Это был мой мир, в котором я чувствовал себя защищенным. Я был уверен, что он незыблем и вечен. Да, я не мог проследить свою родословную до времен Барбароссы – никто из евреев такого не сможет. Но я знал, что Шварцы жили в Штутгарте как минимум две сотни лет и, скорее всего, даже дольше. Однако доподлинно ничего не известно. Никаких записей не осталось. Неизвестно, откуда пришли мои предки в германские земли: из Киева или Вильнюса, Толедо или Вальядолида? В каких заброшенных безымянных могилах между Иерусалимом и Римом, Византией и Кёльном гниют ныне их кости? Можно ли с полной уверенностью утверждать, что наш род не древнее Хоэнфельсов? Не то чтобы меня волновали все эти вопросы. Они представлялись такими же неактуальными, как песни Давида царю Саулу. Тогда я знал только одно: это моя страна, мой дом, без начала и без конца, и быть евреем, по сути, не более примечательно, чем родиться черноволосым или рыжеволосым. В первую очередь мы были швабами, потом – немцами и только потом – евреями. Как еще я мог себя ощущать? Как еще мог себя ощущать мой отец? Или дед моего отца? Мы были не бедными Pollacken[32], спасавшимися от преследований царя. Разумеется, мы не могли и не стали бы отрицать свое «еврейское происхождение», точно так же как не стали бы отрицать, что мой дядя Генрих, которого мы не видели уже десять лет, был членом нашей семьи. Но это «еврейское происхождение» проявлялось лишь в том, что единожды в год, на День искупления, мама ходила в синагогу, а отец не курил и не ездил по городу. Не потому, что был строгим приверженцем иудаизма, а потому, что ему не хотелось задевать чувства верующих.

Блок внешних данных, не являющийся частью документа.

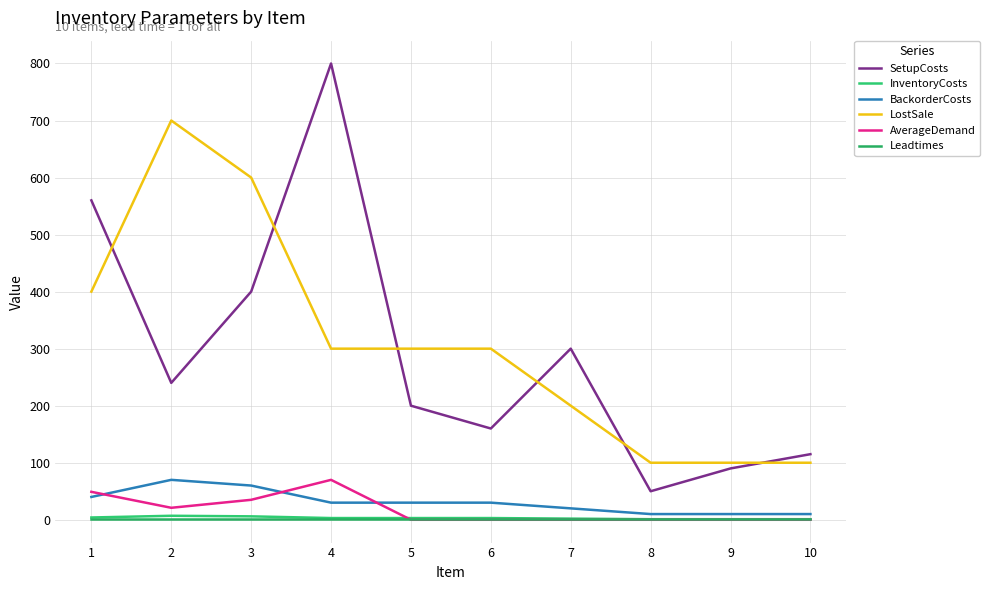

Reading left to right, what are all the values shown in this chart?

SetupCosts: 1=560	2=240	3=400	4=800	5=200	6=160	7=300	8=50	9=90	10=115
InventoryCosts: 1=4	2=7	3=6	4=3	5=3	6=3	7=2	8=1	9=1	10=1
BackorderCosts: 1=40	2=70	3=60	4=30	5=30	6=30	7=20	8=10	9=10	10=10
LostSale: 1=400	2=700	3=600	4=300	5=300	6=300	7=200	8=100	9=100	10=100
AverageDemand: 1=49	2=21	3=35	4=70	5=0	6=0	7=0	8=0	9=0	10=0
Leadtimes: 1=1	2=1	3=1	4=1	5=1	6=1	7=1	8=1	9=1	10=1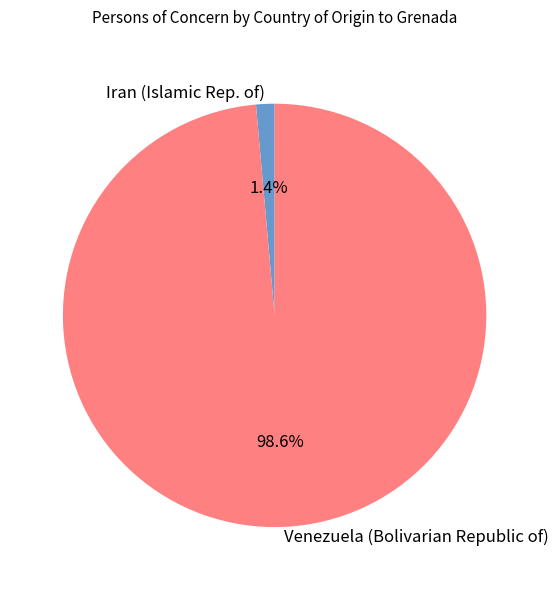

Count the number of slices in the pie.

2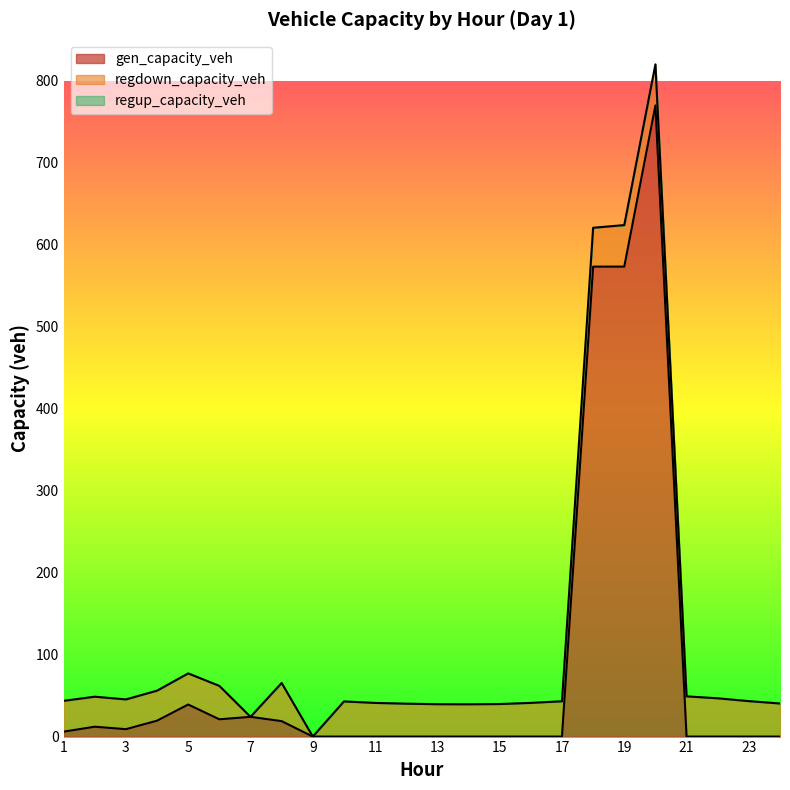

Rank the series by their average value, from highest to lowest.

gen_capacity_veh, regdown_capacity_veh, regup_capacity_veh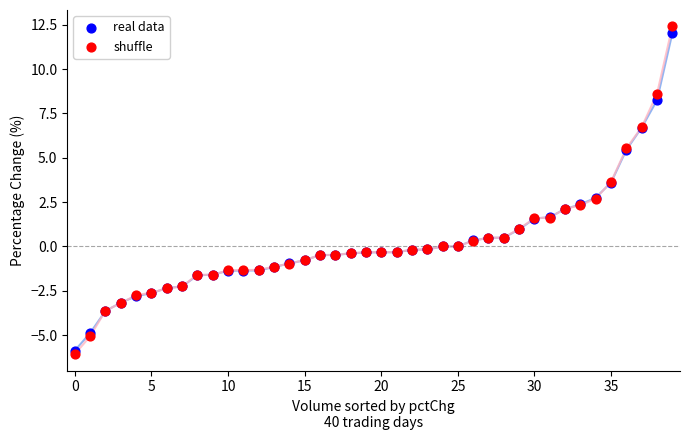

Which series contains the lowest Y value?

shuffle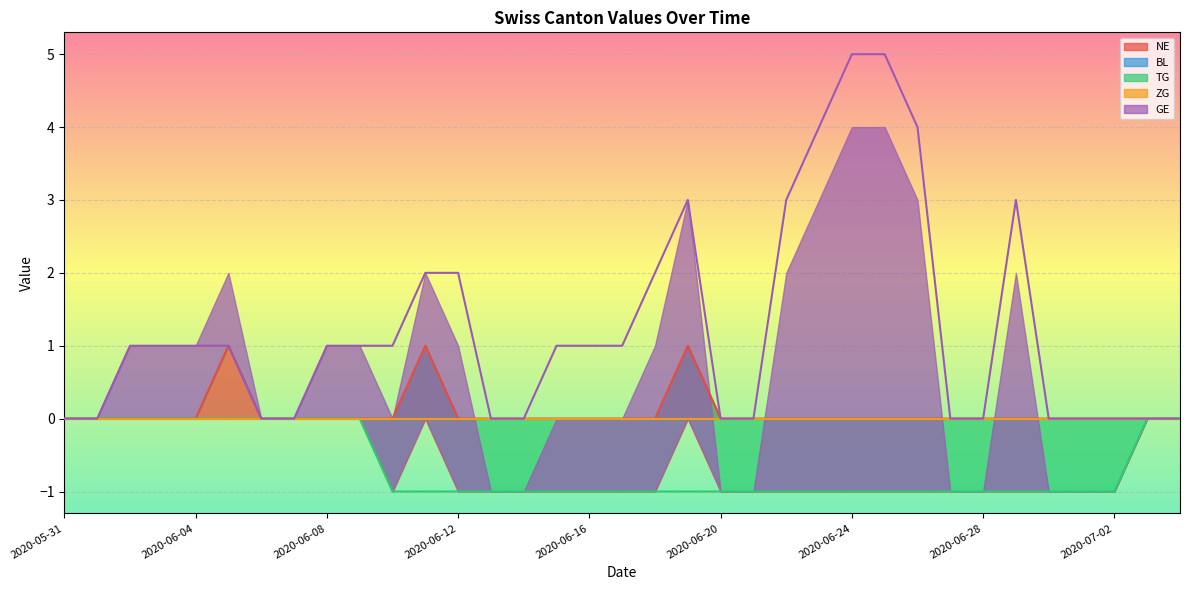

True or false: TG has a value of -1 at 2020-06-29.

False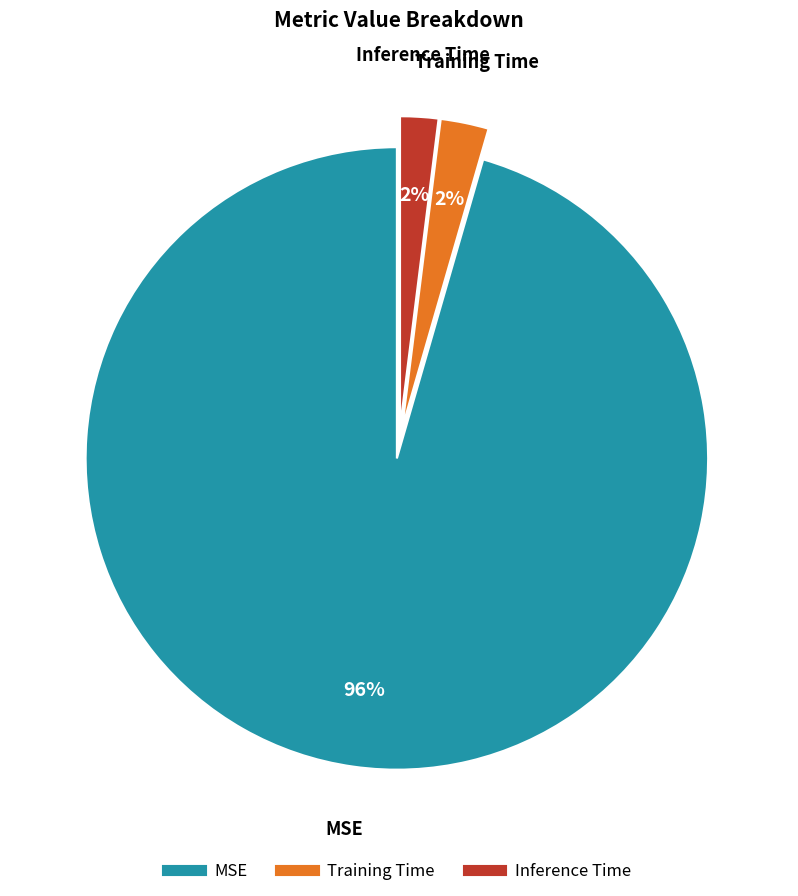

Is it true that MSE is 96% of the pie?

True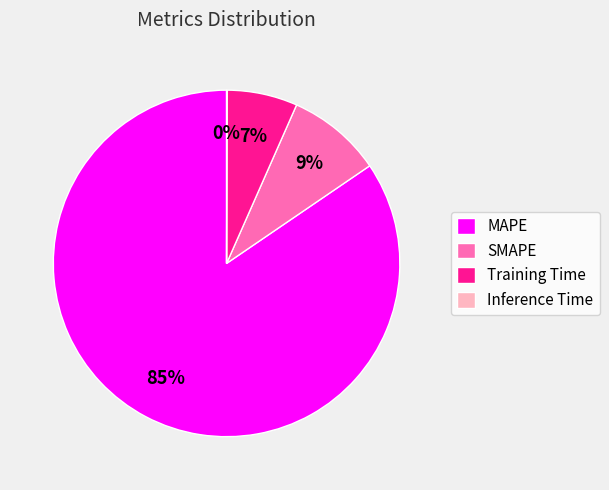

What is the majority slice?

MAPE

Я до сих пор помню яростную дискуссию между отцом и одним сионистом, который пришел собирать деньги для Израиля. Отец на дух не выносил сионизм. Сама идея казалась ему совершенно безумной. Заявлять права на Палестину по прошествии двух тысяч лет представлялось ему столь же нелепым, как если бы итальянцы вдруг заявили права на Германию на том основании, что когда-то она находилась под властью Древнего Рима. Это все приведет к бесконечному кровопролитию, и евреям придется сражаться с целым арабским миром. И что за дело ему, коренному штутгартцу, до Иерусалима?
Когда сионист упомянул Гитлера и спросил у отца, неужели его не страшит происходящее в стране, отец ответил:
– Ни в коей мере. Я знаю мою Германию. Это временная болезнь вроде кори. Все пройдет, как только поправится экономическая ситуация. Вы всерьез полагаете, что соотечественники Гёте и Шиллера, Канта и Бетховена купятся на эту чушь? Как вы смеете оскорблять память двенадцати тысяч евреев, отдавших жизнь за нашу страну? Für unsere Heimat?[33]